Short history of non-escaping functions:
- Swift 4.1 and earlier: type checker enforcement; same ABI as escaping
- Swift 4.2: new ABI - the context is a trivial pointer and not ref-counted like with escaping
- now: non-escaping contexts allocated on stackThe ABI change was key here - Arnold frontloaded the changes before we started locking down, now stack-allocation is “just” an optimization
And ancient pre-history for those who weren’t around at the time:
- Swift 2.2 and earlier: all function values escaping by default, opt-in @noescape attribute for parameter types
- Swift 3: @noescape becomes default for function parameters, @escaping added to opt-inMore trivia: In ancient Swift the accepted idiom to turn a non-escaping function into an escaping one was unfortunately an unsafeBitCast().
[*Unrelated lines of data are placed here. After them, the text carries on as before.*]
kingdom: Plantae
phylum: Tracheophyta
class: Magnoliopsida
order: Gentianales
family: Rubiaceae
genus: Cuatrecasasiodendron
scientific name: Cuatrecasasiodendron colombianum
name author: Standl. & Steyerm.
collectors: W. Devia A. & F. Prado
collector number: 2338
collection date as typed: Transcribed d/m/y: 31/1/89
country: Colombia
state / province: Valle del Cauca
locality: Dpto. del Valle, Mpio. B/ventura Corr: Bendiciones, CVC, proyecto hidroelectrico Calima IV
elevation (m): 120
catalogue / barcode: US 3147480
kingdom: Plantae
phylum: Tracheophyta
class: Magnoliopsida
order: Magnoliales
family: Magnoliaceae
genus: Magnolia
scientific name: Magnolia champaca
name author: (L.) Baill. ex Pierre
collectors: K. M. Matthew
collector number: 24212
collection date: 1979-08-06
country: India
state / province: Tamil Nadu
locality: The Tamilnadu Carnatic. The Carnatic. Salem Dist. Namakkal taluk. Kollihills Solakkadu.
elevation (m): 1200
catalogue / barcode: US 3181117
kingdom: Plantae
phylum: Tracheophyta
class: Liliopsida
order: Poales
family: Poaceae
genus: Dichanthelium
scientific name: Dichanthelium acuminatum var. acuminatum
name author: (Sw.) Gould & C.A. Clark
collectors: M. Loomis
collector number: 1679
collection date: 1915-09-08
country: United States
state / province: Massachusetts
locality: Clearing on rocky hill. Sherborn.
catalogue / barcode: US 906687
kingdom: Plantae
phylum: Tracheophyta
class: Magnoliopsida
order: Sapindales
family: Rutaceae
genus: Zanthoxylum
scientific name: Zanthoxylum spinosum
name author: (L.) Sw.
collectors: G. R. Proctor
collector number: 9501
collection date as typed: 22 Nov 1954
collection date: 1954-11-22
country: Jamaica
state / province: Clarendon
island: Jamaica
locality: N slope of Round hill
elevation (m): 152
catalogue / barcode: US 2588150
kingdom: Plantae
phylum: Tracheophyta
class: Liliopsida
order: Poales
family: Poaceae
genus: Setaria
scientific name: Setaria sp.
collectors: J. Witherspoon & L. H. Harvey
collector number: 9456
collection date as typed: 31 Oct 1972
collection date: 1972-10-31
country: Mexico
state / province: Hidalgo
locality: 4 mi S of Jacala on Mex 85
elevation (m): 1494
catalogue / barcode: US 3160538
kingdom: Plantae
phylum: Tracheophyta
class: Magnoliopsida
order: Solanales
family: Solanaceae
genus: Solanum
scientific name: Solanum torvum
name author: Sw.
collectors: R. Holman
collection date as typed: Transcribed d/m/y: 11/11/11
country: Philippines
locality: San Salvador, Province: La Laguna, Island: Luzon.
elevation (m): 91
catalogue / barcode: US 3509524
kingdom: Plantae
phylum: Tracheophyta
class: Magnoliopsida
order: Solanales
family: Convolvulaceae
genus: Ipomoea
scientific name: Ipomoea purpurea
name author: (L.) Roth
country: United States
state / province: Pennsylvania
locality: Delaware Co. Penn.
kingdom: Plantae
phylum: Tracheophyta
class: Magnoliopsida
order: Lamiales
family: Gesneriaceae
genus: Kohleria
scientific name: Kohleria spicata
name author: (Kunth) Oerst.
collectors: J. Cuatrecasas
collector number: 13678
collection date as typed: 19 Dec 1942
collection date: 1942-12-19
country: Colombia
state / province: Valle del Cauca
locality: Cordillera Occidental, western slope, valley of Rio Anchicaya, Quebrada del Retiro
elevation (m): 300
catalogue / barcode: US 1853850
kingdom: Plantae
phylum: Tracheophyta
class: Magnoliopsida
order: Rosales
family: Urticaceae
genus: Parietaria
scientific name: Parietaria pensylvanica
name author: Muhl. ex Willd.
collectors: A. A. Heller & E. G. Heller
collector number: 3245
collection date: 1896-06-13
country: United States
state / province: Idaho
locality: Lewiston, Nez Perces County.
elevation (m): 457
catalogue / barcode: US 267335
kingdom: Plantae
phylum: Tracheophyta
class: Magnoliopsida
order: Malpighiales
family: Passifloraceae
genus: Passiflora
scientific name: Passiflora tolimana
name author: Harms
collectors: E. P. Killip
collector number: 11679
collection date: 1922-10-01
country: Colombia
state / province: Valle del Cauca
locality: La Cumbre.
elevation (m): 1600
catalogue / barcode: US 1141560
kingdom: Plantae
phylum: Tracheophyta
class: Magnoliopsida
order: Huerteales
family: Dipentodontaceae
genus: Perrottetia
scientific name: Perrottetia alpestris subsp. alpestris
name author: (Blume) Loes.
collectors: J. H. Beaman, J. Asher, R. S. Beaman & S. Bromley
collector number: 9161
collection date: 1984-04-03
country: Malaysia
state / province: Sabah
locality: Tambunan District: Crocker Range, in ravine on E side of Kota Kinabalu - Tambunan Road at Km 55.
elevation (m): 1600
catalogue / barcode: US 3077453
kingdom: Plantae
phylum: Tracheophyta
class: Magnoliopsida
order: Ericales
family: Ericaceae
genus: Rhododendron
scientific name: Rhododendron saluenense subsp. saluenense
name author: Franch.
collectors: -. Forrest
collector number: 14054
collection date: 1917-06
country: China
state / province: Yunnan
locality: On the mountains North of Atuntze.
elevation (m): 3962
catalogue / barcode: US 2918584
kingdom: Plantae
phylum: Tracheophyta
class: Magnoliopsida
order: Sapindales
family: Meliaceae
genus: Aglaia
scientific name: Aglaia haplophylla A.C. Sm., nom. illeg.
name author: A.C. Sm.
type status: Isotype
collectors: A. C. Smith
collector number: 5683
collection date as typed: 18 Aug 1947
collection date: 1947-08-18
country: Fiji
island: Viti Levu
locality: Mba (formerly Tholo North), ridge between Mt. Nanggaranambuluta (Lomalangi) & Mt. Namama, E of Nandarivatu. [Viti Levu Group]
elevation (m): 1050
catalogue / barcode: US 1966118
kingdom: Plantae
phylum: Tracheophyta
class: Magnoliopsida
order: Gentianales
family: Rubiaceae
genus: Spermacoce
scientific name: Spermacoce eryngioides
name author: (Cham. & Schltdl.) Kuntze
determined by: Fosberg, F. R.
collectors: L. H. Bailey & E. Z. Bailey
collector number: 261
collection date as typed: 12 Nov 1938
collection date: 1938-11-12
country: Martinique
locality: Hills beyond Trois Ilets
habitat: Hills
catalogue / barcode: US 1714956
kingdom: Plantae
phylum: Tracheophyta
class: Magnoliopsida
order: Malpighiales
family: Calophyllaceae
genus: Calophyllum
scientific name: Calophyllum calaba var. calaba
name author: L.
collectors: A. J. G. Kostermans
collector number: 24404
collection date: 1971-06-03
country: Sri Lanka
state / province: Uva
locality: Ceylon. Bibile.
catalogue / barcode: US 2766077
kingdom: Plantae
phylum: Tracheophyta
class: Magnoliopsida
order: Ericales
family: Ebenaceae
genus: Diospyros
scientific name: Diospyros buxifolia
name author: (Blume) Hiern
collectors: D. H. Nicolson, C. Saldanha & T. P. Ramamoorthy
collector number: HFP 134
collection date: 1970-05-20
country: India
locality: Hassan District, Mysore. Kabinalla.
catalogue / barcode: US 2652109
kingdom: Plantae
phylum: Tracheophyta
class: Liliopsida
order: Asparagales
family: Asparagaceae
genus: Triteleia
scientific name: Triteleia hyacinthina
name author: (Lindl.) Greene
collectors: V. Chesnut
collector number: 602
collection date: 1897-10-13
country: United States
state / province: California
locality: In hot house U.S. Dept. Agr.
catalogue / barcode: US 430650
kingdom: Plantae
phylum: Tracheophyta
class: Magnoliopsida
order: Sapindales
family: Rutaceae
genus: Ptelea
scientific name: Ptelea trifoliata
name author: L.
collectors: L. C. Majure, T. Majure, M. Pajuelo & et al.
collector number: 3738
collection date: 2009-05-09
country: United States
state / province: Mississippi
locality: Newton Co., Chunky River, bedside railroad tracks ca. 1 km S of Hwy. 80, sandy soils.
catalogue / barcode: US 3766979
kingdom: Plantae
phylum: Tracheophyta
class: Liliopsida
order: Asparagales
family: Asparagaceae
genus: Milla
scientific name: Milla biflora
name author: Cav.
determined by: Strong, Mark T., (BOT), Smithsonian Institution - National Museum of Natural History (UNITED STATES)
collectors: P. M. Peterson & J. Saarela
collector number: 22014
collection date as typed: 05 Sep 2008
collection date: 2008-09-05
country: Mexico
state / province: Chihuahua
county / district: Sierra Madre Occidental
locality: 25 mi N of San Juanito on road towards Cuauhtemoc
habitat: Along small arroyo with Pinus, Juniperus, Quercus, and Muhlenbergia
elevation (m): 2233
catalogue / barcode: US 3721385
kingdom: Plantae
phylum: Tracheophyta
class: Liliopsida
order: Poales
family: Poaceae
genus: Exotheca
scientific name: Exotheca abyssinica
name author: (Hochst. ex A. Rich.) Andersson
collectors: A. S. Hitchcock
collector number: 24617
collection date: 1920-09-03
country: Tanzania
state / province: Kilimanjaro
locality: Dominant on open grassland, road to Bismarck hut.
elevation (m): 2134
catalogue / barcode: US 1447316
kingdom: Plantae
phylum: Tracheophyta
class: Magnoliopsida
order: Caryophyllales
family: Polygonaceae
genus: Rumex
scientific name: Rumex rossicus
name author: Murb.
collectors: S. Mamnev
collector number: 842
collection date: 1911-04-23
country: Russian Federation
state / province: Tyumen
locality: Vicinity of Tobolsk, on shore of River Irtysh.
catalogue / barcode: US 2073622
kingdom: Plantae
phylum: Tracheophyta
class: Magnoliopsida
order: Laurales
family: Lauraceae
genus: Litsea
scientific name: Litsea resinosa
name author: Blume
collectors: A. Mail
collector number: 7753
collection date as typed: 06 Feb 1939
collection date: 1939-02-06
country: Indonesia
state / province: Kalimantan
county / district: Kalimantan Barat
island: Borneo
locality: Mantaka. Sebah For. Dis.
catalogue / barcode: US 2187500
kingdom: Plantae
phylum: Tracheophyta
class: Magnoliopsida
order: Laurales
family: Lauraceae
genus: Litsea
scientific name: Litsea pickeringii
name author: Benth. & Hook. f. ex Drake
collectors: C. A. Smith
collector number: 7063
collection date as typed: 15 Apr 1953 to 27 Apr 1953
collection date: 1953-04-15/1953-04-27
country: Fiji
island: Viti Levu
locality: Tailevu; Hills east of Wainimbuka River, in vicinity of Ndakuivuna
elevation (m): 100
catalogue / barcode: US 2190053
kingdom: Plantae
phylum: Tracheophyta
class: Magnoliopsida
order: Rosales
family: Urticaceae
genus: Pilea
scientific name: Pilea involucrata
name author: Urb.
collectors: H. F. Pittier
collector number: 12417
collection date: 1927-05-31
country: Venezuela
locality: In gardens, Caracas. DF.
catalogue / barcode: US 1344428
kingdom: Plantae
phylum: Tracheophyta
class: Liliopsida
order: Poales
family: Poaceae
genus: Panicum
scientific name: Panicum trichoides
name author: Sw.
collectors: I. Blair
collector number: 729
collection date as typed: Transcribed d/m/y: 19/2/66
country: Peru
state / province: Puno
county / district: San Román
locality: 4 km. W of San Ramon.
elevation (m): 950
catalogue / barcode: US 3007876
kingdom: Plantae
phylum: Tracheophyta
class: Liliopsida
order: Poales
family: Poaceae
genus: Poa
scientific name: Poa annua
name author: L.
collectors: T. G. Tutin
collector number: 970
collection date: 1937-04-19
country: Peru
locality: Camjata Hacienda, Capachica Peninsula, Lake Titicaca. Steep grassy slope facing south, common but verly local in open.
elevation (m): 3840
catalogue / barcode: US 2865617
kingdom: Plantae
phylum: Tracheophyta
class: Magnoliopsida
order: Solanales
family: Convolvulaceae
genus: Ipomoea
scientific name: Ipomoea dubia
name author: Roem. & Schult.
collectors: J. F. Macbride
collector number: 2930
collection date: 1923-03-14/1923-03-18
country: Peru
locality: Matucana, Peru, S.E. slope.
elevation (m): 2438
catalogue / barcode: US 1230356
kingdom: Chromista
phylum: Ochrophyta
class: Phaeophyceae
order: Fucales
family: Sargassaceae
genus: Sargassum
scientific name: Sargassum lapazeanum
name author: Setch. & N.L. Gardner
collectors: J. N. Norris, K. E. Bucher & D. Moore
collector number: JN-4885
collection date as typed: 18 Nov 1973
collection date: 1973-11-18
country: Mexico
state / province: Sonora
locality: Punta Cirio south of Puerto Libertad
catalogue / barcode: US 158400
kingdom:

The compiler added a special withoutActuallyEscaping form and started screaming about casts in 4.0 so that we could stage in the ABI change
Previously: Optional Non-Escaping Swift Closures.
Update (2019-01-23): Matt Gallagher:
I played around with Swift master’s new stack allocated closure contexts today. My “capturing closure” mutex test case from this article improved 10x from 2.051 seconds to 0.212 seconds. Putting it within 20% of the inlined version.
Unfortunately, I needed to disable runtime exclusivity checking to get this performance. With exclusivity on, performance was 0.384 seconds (nearly 100% slower). Seems like this code should be statically checkable for exclusivity. Hope this improves.
Another unfortunate point: DispatchQueue.sync’s closure still isn’t optimized to the stack. I think this is a consequence of the stdlib’s interface around
dispatch_queue_sync
. I hope it gets resolved soon. I’d rather just use DispatchQueue.sync and not worry about performance.
Stack allocation doesn’t work yet for Objective-C blocks. I suspect that also applies to wrappers like DispatchQueue.sync.